Four-horned Fandango [European premiere]
Piano Concerto No.5 in E flat, Op.73(Emperor)
Timothy Brown, Michael Murray, Andrew Antcliff & Christopher Larkin (horns)
Jean-Yves Thibaudet (piano)
Judith Howarth (soprano)
BBC Symphony Chorus
BBC Symphony Orchestra conducted by Sir Andrew Davis
Reviewed by: Ian Bowers
Reviewed: 28 March, 2002
Venue: Barbican Hall, London
Surely there has to be more of a theme to a concert than this miscellany? Apart from each piece needing soloists, it was difficult to find a link between the chosen works.
As if to prove this concert had turned programming on its head, the best came at the beginning. Four-horned Fandango seems to me one of Mark-Anthony Turnage’s finest pieces, music that begins in darkness and ghostly images. Its rich inventiveness and imposing atmosphere suggests the golden colours of Spain through orchestral power and indigenous dance. It’s an emotional score, one viewing motivic ideas from different angles; in this and the unremitting intensity, Harrison Birtwistle is recalled. The four horns dominate the scene while strings and percussion offers vibrant backing; the timbres change, the concentration doesn’t – until the Messiaen-like transcendence of the gleaming coda. The four horn-players were outstanding; Andrew Davis, long a Turnage champion, in his element.

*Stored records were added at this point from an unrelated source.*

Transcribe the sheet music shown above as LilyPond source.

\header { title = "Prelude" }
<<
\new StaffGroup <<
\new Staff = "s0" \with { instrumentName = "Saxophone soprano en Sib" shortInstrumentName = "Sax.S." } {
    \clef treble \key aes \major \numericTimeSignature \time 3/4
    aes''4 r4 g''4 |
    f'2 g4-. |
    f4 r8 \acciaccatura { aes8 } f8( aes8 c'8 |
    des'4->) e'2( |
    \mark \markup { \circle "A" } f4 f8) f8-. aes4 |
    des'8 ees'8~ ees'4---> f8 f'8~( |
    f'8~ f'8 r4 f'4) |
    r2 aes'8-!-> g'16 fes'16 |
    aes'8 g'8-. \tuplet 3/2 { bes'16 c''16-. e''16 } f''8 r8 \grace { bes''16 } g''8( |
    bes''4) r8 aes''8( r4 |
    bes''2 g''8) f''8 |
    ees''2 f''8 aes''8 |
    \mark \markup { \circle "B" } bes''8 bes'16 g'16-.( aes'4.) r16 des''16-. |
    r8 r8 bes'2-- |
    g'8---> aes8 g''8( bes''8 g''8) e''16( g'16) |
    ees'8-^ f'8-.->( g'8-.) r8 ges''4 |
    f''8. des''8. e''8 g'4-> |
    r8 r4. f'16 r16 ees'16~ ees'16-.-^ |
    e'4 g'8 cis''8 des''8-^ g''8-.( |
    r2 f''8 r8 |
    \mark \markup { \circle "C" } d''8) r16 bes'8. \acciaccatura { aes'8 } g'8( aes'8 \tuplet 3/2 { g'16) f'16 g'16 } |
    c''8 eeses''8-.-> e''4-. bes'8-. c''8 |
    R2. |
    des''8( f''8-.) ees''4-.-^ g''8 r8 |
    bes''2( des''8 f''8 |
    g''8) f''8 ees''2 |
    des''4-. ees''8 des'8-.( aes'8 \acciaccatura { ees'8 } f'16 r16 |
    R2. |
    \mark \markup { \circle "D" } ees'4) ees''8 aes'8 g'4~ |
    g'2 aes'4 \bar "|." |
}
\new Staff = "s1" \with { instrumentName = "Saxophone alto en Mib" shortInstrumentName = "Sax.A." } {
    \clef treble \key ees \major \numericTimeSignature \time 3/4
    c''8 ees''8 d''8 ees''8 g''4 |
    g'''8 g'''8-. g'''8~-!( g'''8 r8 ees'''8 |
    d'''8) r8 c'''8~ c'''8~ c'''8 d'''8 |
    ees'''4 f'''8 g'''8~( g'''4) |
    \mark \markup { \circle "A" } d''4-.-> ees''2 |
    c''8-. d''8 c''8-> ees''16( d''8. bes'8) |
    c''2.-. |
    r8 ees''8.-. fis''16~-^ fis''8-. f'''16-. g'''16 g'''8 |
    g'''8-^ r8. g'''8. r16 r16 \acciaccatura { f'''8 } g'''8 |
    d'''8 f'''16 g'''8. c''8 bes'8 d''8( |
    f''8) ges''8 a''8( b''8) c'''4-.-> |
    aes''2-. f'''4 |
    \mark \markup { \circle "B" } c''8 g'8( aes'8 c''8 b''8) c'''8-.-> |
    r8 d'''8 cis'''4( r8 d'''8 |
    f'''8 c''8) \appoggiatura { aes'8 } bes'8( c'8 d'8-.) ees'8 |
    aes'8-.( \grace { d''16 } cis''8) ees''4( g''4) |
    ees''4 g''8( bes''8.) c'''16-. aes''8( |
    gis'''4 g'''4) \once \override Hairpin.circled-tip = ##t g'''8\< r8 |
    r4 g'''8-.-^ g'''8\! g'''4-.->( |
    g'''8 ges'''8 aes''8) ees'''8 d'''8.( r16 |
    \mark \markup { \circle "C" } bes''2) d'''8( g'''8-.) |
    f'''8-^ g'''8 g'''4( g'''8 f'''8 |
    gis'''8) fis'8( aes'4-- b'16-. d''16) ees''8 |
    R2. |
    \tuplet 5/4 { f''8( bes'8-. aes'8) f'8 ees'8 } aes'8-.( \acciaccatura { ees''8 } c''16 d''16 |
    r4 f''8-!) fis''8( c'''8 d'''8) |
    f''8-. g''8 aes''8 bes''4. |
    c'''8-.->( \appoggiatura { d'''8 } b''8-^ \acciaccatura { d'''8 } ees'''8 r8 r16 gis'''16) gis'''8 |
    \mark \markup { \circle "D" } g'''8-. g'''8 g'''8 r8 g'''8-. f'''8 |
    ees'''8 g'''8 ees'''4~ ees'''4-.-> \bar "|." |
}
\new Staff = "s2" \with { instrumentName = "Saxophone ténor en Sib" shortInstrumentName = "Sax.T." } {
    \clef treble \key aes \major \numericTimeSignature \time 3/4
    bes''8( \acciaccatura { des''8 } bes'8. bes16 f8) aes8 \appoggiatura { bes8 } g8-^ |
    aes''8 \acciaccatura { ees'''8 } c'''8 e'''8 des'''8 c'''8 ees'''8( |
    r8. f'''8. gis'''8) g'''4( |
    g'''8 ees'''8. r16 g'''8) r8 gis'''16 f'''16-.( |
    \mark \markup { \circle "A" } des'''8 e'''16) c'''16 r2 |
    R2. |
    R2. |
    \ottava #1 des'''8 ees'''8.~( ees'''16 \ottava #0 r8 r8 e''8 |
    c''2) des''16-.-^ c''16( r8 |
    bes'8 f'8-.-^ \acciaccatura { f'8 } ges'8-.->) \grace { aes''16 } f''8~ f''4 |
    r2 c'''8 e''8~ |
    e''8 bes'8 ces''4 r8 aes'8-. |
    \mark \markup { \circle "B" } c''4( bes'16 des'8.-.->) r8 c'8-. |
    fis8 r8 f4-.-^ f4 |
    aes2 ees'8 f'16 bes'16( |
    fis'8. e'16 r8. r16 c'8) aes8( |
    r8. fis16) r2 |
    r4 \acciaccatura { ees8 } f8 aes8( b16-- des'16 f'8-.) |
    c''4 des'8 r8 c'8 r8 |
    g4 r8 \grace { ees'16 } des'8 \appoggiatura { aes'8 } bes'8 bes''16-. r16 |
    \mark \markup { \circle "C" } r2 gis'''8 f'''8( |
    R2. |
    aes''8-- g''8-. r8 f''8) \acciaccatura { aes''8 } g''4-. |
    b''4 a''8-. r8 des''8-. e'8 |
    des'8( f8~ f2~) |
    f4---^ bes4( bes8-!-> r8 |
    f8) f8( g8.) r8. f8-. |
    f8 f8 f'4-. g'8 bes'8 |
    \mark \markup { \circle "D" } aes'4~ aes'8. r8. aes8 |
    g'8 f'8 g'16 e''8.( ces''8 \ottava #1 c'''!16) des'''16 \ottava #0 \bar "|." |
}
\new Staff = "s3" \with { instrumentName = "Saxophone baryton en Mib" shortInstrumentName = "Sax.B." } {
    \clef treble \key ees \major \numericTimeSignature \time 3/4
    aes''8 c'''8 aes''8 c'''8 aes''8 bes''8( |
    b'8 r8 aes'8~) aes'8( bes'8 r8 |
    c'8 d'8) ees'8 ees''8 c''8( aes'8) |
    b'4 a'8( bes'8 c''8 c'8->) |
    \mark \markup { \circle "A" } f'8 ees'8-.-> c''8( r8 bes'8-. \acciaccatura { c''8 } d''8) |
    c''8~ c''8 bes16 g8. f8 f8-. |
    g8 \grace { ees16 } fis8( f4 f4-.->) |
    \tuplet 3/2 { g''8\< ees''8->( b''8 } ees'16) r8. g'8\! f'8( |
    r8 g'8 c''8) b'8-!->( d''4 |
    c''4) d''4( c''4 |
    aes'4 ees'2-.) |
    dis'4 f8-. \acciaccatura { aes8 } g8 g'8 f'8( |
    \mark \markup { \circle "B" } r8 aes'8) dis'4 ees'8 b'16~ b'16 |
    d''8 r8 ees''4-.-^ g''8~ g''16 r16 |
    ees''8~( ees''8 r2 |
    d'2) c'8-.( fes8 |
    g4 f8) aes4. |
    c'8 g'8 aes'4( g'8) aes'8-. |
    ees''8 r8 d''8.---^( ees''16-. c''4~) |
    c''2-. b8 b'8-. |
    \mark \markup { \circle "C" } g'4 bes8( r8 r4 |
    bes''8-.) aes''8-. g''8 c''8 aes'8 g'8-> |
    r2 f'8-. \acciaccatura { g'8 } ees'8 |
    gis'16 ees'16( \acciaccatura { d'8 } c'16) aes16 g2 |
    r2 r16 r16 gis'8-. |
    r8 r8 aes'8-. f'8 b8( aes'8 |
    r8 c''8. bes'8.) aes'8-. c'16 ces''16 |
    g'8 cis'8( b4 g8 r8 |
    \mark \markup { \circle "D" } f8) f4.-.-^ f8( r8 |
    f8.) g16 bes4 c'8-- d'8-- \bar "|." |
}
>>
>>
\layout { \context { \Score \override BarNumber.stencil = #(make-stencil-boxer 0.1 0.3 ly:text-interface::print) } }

The mystery then is why Davis and his former orchestra lapsed into a primary, undiscriminating if enthusiastic accompaniment for Beethoven. This Orchestra lacks the requisite culture for such repertoire; hopefully, Leonard Slatkin, Davis’s successor, will invest more character and discretion. Davis delivered an over-bright and forced exposition. Ironically, when something bright and shining was needed, the required details failed to break through. But then Thibaudet’s unsubtle, hard-edged pianism got the co-operation it deserved. Quite why he is held in such esteem is beyond me. His percussive touch, routine phrasing and lack of colour refute such critical conspiracy. Technically laboured – some very poor trills – and over-pedalling to cloudy effect, Thibaudet occasionally showed imagination but it was lost in a perfunctory rendition sadly typical of this pianist.
There was more than a feeling that Davis was intent on keeping Poulenc’s mix of piety and outrage as doctrinaire as possible. Written in 1949 on the death of a friend, Poulenc’s Stabat Mater walks a tightrope between profundity and sentimentality. Held aloft with sweet lyricism and radiant penitence, and belonging to this earth in its invective, the music’s sparseness reminds of Pergolesi’s famous setting. Moments of refined aura cite Verdi’s Four Sacred Pieces and, surprising this, when resounding celebration of the deity is imbibed, Bruckner’s F minor Mass is recalled. Davis’s rendition seemed rather small-scale, despite expressive solos from Judith Howarth and some impressive singing from the chorus. Somehow the austerity, contemplation and anguish didn’t quite gel. If Davis gave us the text, he didn’t get under the skin of Poulenc’s setting of it.